Data for processing section start

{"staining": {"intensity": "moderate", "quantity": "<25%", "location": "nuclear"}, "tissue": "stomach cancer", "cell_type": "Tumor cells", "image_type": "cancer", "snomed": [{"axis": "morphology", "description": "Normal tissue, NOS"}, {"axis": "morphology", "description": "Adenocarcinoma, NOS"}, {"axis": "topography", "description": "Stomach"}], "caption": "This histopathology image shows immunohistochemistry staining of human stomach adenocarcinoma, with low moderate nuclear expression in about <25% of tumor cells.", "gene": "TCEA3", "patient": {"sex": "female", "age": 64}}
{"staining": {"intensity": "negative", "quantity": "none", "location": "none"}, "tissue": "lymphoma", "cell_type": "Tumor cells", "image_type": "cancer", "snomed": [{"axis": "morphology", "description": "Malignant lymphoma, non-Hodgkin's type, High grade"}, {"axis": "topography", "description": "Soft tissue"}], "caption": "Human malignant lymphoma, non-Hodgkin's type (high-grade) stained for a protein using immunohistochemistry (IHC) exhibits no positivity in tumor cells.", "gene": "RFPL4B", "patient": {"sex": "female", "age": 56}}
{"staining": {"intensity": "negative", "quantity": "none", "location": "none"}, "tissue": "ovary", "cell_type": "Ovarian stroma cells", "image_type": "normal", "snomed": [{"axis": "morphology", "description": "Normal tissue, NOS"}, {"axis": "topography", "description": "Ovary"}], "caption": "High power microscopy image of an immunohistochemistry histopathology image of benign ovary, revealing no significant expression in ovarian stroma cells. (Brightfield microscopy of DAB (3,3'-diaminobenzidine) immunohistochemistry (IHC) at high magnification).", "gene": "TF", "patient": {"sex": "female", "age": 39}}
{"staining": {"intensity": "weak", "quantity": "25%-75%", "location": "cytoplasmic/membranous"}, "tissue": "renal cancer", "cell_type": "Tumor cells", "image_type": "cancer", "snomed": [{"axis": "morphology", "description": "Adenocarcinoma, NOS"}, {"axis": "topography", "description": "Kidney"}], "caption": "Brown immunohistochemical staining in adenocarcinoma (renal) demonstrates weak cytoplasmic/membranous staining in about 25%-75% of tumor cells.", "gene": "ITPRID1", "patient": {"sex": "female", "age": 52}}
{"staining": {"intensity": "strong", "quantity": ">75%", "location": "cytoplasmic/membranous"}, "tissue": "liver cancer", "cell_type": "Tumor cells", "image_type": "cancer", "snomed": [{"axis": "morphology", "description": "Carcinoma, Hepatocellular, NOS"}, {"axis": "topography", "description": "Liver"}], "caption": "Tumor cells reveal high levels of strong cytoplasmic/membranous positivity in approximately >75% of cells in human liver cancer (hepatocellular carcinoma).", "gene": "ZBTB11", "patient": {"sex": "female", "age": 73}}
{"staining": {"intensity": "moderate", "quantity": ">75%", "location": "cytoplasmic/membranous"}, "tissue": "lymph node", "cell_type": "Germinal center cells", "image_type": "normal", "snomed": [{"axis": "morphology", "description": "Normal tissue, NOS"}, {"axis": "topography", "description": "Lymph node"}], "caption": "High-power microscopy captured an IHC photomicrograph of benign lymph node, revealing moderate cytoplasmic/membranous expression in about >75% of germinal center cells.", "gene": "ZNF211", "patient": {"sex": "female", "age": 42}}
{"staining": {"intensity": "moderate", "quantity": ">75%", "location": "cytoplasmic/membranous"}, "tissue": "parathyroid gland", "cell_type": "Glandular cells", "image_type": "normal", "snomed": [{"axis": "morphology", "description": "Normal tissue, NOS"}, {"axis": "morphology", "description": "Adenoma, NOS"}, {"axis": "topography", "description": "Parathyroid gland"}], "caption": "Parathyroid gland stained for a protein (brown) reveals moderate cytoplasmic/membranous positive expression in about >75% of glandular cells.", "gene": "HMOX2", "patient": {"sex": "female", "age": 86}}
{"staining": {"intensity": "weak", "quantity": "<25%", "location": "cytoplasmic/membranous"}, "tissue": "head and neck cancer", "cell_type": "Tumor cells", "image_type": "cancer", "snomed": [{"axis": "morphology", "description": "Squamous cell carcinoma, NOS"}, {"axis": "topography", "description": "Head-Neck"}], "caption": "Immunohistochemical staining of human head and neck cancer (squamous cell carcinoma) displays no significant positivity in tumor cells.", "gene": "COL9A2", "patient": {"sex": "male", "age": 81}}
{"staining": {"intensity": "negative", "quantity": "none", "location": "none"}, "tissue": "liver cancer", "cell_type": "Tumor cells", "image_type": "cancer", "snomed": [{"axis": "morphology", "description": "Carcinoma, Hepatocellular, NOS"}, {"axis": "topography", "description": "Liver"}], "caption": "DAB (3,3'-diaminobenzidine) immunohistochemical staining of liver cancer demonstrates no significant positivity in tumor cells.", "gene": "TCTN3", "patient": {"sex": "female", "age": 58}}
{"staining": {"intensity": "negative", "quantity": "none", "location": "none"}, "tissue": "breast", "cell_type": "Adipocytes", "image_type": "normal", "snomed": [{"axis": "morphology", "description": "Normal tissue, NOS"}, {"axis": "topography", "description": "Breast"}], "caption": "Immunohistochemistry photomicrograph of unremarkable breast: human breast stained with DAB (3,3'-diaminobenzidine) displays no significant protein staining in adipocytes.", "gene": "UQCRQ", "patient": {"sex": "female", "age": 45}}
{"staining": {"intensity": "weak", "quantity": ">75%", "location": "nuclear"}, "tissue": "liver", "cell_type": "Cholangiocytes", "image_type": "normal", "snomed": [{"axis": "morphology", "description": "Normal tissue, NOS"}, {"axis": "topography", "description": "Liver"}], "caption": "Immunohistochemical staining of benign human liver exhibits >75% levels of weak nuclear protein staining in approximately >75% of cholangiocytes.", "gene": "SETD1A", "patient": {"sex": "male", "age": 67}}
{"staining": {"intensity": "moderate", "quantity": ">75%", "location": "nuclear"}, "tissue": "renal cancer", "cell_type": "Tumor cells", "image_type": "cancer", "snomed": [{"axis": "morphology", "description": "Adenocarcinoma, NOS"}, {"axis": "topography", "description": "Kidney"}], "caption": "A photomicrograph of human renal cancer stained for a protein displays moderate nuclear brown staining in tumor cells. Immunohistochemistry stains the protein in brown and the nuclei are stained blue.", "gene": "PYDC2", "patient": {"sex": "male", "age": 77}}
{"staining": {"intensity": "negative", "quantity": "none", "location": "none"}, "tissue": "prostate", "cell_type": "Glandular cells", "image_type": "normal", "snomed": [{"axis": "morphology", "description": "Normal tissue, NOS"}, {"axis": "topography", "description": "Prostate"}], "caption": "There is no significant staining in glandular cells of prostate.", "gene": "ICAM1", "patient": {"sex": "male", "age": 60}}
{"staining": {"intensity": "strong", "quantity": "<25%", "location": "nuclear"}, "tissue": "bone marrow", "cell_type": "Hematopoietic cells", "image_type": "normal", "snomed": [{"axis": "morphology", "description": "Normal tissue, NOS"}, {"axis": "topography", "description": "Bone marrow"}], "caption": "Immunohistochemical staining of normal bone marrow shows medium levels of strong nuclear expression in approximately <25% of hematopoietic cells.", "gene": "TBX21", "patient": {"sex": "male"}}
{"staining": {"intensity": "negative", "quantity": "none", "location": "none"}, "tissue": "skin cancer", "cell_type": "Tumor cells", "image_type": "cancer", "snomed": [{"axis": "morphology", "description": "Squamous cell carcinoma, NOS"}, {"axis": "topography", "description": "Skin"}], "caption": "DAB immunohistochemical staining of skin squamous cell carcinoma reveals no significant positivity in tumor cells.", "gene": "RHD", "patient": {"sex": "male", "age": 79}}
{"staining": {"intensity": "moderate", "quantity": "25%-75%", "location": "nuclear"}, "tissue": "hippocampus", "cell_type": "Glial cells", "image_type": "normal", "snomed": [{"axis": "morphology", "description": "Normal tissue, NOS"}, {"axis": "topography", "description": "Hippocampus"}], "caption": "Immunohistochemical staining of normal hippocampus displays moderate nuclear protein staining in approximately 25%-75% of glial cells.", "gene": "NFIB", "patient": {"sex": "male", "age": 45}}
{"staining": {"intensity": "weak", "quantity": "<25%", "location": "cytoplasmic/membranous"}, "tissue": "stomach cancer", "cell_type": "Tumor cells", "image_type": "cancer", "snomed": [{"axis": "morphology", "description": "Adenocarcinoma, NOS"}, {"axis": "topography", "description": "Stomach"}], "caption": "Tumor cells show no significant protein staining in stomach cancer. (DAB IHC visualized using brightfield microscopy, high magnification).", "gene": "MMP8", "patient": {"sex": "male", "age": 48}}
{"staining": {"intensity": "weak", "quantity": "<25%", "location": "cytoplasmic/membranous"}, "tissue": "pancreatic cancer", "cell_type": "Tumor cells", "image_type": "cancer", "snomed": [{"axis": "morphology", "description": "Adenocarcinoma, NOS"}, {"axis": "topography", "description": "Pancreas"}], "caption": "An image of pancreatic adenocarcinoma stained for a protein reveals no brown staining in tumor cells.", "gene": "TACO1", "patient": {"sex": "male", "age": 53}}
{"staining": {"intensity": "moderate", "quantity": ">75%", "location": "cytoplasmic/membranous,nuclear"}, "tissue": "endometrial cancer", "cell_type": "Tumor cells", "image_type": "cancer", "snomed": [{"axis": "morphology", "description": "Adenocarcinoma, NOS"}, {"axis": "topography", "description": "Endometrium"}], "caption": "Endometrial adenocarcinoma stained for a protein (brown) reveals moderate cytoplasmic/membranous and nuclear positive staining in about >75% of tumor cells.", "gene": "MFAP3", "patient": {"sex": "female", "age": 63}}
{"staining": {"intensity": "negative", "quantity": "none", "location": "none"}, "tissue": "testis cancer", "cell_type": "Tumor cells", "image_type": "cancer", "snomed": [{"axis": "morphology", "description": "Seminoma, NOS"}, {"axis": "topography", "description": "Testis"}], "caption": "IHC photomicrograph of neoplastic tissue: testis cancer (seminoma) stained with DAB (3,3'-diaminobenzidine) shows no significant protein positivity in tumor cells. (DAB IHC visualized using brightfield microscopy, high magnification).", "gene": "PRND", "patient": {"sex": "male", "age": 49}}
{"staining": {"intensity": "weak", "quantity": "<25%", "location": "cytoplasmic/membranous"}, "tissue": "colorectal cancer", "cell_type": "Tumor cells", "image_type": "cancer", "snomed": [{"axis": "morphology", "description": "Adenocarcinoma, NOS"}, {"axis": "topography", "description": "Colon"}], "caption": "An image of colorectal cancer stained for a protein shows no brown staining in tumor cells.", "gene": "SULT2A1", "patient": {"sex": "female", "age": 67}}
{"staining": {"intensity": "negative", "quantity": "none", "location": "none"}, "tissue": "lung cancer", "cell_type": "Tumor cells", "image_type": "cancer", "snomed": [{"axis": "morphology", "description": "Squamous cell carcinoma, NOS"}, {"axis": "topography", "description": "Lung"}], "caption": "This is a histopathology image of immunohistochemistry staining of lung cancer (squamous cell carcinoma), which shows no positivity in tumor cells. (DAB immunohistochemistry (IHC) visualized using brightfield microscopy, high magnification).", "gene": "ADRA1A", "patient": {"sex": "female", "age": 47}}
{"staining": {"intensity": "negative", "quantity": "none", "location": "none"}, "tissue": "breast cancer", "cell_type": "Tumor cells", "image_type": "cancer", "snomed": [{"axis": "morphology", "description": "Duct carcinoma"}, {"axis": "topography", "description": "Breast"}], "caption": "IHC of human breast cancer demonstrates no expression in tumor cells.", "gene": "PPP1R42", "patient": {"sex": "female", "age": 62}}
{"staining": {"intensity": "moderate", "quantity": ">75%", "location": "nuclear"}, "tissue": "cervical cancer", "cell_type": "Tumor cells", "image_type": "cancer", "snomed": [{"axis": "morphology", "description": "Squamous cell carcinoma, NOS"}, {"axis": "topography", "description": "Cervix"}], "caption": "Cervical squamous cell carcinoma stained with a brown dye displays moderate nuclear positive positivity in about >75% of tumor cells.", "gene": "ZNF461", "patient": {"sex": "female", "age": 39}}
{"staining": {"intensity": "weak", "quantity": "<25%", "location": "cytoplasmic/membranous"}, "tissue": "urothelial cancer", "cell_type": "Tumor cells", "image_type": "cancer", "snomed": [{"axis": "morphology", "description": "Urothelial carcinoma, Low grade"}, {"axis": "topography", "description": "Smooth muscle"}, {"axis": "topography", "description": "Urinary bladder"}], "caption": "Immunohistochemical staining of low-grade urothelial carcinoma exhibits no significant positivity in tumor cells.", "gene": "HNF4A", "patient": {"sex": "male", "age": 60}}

Data for processing section end

Exercise - Going back over the entries above, copy word for word every line from the one that has "microscopy captured an" on through the one that has "gland stained for".

Answer to this task -
{"staining": {"intensity": "moderate", "quantity": ">75%", "location": "cytoplasmic/membranous"}, "tissue": "lymph node", "cell_type": "Germinal center cells", "image_type": "normal", "snomed": [{"axis": "morphology", "description": "Normal tissue, NOS"}, {"axis": "topography", "description": "Lymph node"}], "caption": "High-power microscopy captured an IHC photomicrograph of benign lymph node, revealing moderate cytoplasmic/membranous expression in about >75% of germinal center cells.", "gene": "ZNF211", "patient": {"sex": "female", "age": 42}}
{"staining": {"intensity": "moderate", "quantity": ">75%", "location": "cytoplasmic/membranous"}, "tissue": "parathyroid gland", "cell_type": "Glandular cells", "image_type": "normal", "snomed": [{"axis": "morphology", "description": "Normal tissue, NOS"}, {"axis": "morphology", "description": "Adenoma, NOS"}, {"axis": "topography", "description": "Parathyroid gland"}], "caption": "Parathyroid gland stained for a protein (brown) reveals moderate cytoplasmic/membranous positive expression in about >75% of glandular cells.", "gene": "HMOX2", "patient": {"sex": "female", "age": 86}}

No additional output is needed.